- Required action -
Please print each entry below exactly as it reads.

- Data -
========

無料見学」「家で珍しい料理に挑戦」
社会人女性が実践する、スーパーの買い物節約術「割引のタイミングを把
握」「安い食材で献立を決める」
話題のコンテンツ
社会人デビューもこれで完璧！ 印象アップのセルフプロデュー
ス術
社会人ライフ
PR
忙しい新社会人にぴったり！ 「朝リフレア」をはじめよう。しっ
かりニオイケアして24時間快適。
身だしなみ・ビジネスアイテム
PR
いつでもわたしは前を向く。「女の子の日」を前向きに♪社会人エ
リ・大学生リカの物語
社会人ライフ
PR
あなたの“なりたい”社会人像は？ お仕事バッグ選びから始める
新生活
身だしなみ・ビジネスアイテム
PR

========

- Result below -
無料見学」「家で珍しい料理に挑戦」
社会人女性が実践する、スーパーの買い物節約術「割引のタイミングを把
握」「安い食材で献立を決める」
話題のコンテンツ
社会人デビューもこれで完璧！ 印象アップのセルフプロデュー
ス術
社会人ライフ
PR
忙しい新社会人にぴったり！ 「朝リフレア」をはじめよう。しっ
かりニオイケアして24時間快適。
身だしなみ・ビジネスアイテム
PR
いつでもわたしは前を向く。「女の子の日」を前向きに♪社会人エ
リ・大学生リカの物語
社会人ライフ
PR
あなたの“なりたい”社会人像は？ お仕事バッグ選びから始める
新生活
身だしなみ・ビジネスアイテム
PR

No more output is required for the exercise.